Looks like ya`ll had a great time! Congrats!!


----------



## fflintlock (Jan 14, 2008)

It does look like they had a real good time, don't it !
Sounds like ya'll had decent weather ta boot. They ain't no greater feel'n, then the feel'n ya get with good friends in the woods. Sure wished I could've made it down. Looks like ya'll are work'n on our future there as well, congrats to the young man and his dad


----------



## rapid fire (Jan 14, 2008)

Rusty, that is great about Little Clay.  I can also truly say that this was one of the greatest hunts that I have ever been on.  I ended up with zero shots on large game, but that doesn't matter.  This group of guys is the greatest, most caring, and most helpful group of men that I have ever shared camp with.  I am truly grateful for all the help that these guys have given me in my quest to become a traditional hunter.  I only hope that I can be as helpful to others in the future.  Thanks again all for a life changing weekend.  RF


----------



## Dennis (Jan 14, 2008)

Well as everybody has said we had a ball! the hunting was tough as is the norm in january but what a great place to hunt. It was so much fun me and pinenut stayed and hunted monday. Sunday night on the way back to camp we say a group of hogs in a food plot that were huge! and went in there monday morning but no luck. As yall read the only thing i killed was a doe with my truck but no harm was done on my end. Thanks again Chris for putting this on and sign me up for the next one!


----------



## hogdgz (Jan 14, 2008)

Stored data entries
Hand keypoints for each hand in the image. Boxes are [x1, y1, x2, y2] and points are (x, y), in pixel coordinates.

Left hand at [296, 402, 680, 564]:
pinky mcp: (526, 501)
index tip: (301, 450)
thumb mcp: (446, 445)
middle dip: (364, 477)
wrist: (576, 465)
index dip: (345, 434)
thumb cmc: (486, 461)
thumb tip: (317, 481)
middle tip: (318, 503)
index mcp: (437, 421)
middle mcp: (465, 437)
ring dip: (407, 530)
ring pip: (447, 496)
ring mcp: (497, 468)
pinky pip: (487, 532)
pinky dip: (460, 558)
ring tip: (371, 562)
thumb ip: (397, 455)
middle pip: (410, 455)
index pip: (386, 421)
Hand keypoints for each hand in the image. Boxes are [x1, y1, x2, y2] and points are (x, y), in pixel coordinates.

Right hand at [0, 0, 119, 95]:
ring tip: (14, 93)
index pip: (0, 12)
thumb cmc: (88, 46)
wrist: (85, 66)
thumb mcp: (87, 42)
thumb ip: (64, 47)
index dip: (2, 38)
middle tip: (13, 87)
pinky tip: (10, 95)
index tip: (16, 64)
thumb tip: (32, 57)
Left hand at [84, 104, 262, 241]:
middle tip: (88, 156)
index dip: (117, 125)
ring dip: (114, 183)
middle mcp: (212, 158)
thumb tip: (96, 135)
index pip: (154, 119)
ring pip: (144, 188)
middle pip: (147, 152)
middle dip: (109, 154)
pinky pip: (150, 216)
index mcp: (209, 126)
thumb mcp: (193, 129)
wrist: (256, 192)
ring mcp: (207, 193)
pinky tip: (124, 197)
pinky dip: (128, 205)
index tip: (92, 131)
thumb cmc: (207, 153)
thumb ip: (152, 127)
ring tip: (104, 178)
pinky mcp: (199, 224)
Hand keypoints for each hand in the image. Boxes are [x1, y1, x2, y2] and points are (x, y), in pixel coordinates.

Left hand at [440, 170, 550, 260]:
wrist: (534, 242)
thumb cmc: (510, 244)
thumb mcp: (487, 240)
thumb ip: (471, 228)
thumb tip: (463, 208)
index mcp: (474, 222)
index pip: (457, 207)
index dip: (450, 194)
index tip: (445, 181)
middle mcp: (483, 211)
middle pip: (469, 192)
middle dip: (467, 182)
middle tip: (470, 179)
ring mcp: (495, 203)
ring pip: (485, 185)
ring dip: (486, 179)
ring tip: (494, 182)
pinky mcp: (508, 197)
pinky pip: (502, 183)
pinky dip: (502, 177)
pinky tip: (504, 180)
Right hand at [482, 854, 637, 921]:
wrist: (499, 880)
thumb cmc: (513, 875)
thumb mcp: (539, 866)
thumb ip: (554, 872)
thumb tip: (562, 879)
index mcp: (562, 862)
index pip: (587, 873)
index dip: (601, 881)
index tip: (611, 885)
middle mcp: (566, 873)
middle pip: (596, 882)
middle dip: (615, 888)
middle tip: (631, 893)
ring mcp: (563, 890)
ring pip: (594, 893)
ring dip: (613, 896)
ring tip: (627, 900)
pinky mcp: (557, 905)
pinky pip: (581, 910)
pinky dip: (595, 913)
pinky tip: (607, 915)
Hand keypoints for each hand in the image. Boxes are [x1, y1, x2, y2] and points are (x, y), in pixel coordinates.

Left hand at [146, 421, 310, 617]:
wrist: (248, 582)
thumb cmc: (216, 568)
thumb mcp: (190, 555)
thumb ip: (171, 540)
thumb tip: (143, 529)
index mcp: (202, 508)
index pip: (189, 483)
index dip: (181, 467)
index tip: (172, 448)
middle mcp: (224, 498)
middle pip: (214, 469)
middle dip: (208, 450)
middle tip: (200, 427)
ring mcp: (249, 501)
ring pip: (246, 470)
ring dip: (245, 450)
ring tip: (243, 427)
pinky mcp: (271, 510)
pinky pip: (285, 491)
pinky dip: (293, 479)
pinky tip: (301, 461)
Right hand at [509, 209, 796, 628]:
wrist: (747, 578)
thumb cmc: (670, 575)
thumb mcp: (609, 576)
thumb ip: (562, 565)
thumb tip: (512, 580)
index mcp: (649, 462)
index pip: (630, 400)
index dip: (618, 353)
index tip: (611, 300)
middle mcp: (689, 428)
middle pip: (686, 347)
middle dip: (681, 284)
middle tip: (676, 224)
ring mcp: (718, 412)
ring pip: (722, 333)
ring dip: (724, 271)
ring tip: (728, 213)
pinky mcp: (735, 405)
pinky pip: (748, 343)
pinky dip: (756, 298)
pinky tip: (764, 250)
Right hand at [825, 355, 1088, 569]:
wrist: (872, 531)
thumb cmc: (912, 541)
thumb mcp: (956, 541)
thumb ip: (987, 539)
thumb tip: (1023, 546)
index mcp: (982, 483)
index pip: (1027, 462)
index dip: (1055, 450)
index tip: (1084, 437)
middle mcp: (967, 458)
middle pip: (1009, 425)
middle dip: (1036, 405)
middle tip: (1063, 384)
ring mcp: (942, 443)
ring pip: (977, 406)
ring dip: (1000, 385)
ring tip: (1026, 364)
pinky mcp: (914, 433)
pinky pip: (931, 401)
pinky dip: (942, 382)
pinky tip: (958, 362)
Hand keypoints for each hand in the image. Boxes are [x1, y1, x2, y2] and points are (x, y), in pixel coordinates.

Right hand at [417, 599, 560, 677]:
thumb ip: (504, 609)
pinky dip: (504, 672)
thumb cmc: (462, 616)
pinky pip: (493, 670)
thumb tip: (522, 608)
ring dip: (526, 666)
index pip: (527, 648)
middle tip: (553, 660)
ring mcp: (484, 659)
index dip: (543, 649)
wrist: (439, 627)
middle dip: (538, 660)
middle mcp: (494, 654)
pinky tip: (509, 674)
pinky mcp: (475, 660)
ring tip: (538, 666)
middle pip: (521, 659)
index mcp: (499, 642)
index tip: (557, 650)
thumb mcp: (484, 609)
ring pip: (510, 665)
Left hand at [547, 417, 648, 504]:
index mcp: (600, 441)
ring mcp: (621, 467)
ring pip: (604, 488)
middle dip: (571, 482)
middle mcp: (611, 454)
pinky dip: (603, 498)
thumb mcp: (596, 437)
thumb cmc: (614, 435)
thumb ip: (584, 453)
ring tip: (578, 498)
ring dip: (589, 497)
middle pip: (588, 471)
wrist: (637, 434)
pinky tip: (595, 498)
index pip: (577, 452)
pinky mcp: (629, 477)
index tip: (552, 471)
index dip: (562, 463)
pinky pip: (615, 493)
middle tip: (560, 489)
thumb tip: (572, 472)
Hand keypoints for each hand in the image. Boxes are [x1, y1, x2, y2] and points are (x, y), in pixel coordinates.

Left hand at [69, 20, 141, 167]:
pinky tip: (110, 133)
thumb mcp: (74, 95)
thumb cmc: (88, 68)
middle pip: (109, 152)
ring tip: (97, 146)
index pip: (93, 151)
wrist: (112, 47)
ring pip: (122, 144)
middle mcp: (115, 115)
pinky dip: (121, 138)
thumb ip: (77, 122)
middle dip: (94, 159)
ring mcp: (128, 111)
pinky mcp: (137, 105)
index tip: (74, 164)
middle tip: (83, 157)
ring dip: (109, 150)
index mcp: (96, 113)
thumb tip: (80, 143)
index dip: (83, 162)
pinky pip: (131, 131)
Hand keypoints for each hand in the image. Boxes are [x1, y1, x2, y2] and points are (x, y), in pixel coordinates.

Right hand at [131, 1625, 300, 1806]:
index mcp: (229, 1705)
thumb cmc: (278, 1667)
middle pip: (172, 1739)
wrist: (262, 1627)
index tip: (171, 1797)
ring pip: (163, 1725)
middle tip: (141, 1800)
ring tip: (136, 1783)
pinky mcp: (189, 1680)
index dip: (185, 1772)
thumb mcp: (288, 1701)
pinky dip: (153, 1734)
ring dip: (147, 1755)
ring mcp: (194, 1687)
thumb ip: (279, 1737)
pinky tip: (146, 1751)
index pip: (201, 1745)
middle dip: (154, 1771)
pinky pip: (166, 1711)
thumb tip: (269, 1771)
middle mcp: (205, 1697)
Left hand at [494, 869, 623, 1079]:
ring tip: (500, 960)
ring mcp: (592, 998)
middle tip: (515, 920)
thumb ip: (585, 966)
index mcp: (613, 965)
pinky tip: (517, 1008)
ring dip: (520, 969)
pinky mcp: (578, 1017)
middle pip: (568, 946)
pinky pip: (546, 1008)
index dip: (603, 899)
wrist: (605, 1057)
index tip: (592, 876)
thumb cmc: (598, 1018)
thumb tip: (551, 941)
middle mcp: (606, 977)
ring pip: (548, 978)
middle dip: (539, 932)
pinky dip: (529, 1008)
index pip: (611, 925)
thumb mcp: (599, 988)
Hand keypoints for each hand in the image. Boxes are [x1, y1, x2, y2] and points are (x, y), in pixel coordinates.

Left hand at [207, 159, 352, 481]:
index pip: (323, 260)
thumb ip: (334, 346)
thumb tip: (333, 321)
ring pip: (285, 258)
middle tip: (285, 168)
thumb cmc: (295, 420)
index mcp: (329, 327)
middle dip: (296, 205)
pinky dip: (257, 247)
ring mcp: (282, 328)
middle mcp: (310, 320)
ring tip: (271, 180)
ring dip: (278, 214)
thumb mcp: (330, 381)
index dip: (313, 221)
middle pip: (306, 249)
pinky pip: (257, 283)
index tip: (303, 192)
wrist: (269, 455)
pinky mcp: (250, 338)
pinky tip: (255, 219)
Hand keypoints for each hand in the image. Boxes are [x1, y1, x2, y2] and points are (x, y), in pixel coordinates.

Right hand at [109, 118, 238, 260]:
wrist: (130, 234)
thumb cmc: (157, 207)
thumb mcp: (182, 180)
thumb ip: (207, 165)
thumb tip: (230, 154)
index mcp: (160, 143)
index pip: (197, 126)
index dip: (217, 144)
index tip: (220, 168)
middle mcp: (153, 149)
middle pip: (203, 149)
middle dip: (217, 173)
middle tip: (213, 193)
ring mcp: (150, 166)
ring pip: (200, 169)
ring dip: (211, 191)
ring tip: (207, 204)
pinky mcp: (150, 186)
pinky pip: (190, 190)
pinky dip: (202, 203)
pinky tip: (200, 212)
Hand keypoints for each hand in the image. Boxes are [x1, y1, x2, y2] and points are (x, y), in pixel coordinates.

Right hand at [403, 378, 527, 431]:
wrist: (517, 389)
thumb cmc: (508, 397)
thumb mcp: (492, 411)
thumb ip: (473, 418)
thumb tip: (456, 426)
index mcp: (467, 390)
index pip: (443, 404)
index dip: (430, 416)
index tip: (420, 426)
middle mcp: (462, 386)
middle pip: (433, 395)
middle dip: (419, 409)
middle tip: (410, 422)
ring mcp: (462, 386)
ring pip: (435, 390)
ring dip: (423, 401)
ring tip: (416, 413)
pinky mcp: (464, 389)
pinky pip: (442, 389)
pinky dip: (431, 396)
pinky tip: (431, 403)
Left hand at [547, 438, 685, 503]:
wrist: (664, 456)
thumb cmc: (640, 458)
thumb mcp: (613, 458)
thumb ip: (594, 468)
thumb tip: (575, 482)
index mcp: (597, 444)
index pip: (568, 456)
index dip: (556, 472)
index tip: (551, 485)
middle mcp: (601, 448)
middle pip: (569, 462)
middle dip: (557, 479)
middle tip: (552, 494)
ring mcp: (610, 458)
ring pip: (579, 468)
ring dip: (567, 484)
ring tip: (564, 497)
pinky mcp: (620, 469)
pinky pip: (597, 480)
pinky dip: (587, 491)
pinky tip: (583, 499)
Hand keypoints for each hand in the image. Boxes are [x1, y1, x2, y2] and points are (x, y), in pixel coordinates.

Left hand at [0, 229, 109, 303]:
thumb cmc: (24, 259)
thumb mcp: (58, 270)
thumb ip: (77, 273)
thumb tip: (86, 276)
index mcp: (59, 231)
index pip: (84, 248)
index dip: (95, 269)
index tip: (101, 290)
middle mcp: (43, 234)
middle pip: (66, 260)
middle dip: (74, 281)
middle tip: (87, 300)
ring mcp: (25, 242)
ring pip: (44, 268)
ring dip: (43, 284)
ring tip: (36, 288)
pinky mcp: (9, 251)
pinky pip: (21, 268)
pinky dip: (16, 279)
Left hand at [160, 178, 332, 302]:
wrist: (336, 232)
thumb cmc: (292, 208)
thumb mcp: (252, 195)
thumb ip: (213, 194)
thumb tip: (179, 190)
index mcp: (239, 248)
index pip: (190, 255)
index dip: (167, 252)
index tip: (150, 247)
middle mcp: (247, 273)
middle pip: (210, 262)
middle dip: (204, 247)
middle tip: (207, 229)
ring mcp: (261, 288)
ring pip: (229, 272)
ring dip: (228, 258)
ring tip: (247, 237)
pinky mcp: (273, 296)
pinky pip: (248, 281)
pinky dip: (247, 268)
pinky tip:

• [WHAT IS NEEDED]
In the hunting thread, what was the only thing Dennis killed?

• [TASK SOLUTION]
A doe, which he hit with his truck.